Bei neuen Elektroautos denkt man schnell an die großen, chinesischen Marken: BYD, Nio oder MG. Doch wer sich deren Marktanteile anschaut, sieht die funkelnden Riesen zu Gnomen schrumpfen. So setzte der Hersteller BYD, der 2024 weltweit nach eigenen Angaben 4,25 Millionen E-Autos verkauft hat, auf dem deutschen Markt in den ersten vier Monaten 2025 lediglich 2791 Neuwagen ab. Das entspricht einem Marktanteil von 0,31 Prozent. Zum Vergleich: Von Januar bis April 2025 wurden in Deutschland insgesamt 907.259 neue Autos zugelassen.
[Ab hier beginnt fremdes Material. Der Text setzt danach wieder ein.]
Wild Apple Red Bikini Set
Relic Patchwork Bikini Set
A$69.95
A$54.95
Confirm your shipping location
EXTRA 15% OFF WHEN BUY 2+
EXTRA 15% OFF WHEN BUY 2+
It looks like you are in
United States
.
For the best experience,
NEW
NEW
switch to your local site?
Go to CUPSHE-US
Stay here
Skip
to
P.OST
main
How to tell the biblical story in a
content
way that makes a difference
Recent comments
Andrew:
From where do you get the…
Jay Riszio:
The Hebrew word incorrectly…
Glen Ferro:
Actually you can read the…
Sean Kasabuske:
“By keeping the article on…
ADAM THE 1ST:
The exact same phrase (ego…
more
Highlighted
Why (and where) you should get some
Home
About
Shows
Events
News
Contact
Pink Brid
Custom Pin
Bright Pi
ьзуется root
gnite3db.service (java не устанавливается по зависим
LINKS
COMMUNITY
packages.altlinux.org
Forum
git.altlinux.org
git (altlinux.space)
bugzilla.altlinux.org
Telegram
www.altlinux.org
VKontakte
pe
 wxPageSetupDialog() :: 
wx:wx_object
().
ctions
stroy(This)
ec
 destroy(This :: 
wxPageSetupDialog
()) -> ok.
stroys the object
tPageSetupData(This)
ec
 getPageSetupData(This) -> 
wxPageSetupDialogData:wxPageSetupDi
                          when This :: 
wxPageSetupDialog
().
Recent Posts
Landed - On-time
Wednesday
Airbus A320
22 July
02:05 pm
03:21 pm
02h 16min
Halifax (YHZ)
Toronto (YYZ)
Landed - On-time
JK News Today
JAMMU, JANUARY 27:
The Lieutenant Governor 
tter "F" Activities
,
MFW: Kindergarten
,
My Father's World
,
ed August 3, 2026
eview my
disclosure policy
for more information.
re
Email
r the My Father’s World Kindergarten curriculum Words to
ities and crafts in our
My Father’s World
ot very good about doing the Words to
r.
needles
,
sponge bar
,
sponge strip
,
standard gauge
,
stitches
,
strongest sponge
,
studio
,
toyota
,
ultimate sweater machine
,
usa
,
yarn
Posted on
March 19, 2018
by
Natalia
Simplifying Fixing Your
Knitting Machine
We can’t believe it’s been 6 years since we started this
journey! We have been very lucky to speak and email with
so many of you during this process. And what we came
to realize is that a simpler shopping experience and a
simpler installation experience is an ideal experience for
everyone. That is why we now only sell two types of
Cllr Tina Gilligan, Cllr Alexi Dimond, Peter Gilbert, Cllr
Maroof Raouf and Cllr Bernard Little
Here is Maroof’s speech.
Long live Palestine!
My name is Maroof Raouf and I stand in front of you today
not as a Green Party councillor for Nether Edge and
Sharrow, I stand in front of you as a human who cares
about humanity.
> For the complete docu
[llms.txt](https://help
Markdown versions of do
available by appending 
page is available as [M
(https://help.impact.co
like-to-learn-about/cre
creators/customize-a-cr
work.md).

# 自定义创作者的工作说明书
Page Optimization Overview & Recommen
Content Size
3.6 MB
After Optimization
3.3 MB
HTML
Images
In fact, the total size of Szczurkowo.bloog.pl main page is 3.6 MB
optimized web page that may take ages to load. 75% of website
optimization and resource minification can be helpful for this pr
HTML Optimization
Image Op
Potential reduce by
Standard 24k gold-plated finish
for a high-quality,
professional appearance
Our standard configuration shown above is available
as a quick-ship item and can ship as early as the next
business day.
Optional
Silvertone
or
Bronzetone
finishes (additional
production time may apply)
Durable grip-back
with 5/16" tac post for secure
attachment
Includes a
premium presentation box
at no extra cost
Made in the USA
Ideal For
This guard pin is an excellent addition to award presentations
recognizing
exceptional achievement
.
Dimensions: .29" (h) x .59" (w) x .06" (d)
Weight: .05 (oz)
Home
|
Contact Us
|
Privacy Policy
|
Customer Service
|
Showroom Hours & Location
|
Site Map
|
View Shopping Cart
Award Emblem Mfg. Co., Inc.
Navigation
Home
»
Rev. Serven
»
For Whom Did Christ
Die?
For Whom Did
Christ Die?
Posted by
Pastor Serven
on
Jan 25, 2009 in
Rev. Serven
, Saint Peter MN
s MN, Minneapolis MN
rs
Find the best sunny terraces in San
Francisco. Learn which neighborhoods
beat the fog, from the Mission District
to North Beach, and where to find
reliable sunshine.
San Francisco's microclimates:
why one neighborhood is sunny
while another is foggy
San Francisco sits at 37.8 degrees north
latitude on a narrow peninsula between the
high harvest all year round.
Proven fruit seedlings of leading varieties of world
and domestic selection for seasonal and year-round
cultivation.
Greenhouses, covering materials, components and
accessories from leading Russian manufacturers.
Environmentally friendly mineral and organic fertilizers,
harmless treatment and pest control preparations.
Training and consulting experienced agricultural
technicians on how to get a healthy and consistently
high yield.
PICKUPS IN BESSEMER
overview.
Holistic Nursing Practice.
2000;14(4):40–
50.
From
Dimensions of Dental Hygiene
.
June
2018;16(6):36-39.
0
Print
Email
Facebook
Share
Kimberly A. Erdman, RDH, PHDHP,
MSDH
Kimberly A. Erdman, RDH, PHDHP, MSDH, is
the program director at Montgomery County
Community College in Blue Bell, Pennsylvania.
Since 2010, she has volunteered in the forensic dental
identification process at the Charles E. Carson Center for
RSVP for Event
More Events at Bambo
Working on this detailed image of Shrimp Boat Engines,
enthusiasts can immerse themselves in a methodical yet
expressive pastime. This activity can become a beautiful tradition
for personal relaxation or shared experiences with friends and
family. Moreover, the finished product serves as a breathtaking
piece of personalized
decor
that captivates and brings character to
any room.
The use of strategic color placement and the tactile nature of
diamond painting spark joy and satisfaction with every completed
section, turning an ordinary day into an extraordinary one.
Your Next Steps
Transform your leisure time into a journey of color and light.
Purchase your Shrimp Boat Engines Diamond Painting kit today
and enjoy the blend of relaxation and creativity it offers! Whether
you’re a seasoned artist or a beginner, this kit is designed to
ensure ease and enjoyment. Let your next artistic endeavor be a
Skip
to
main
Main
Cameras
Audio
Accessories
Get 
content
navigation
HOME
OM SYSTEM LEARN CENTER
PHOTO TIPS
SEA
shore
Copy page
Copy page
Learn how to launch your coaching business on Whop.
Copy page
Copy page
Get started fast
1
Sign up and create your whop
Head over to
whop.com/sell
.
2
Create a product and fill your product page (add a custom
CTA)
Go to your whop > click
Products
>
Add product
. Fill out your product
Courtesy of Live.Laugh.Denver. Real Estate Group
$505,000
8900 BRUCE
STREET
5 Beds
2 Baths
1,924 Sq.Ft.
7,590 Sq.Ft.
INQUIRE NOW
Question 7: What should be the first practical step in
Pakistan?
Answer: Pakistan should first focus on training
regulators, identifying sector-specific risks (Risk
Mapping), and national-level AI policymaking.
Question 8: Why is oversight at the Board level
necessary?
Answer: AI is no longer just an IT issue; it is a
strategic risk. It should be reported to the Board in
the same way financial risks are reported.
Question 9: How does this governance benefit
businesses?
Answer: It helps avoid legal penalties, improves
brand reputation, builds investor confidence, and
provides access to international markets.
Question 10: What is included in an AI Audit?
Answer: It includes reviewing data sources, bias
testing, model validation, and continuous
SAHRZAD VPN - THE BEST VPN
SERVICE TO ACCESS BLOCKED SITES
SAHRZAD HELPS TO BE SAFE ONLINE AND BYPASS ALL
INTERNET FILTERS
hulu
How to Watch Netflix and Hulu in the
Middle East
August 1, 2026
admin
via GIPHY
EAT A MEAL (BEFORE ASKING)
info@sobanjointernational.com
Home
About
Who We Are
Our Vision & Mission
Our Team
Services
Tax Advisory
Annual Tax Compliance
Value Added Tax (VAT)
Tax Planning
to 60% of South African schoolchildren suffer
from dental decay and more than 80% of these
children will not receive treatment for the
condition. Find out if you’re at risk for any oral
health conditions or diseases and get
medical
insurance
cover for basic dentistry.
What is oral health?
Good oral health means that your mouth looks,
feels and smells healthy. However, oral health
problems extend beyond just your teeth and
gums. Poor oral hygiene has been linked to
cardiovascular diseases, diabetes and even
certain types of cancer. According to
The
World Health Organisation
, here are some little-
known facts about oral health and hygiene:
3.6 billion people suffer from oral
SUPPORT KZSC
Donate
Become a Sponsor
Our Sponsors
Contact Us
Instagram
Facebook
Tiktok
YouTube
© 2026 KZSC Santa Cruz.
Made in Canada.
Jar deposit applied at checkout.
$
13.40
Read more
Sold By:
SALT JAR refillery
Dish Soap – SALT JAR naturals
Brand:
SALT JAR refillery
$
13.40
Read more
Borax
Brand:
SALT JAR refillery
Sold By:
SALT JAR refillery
Andere Hersteller blicken auf eine ähnlich desaströse Bilanz. Great Wall Motors mit der Marke Ora kommt auf gerade einmal 707 verkaufte Neuwagen, Leapmotor auf 987, Nio mit dem innovativen Batteriewechsel-System hat sage und schreibe 83 Fahrzeuge verkauft. Sogar Smart, als Marke seit Jahrzehnten etabliert, brachte von Januar bis Mai hierzulande nur 1281 neue Autos auf die Straße.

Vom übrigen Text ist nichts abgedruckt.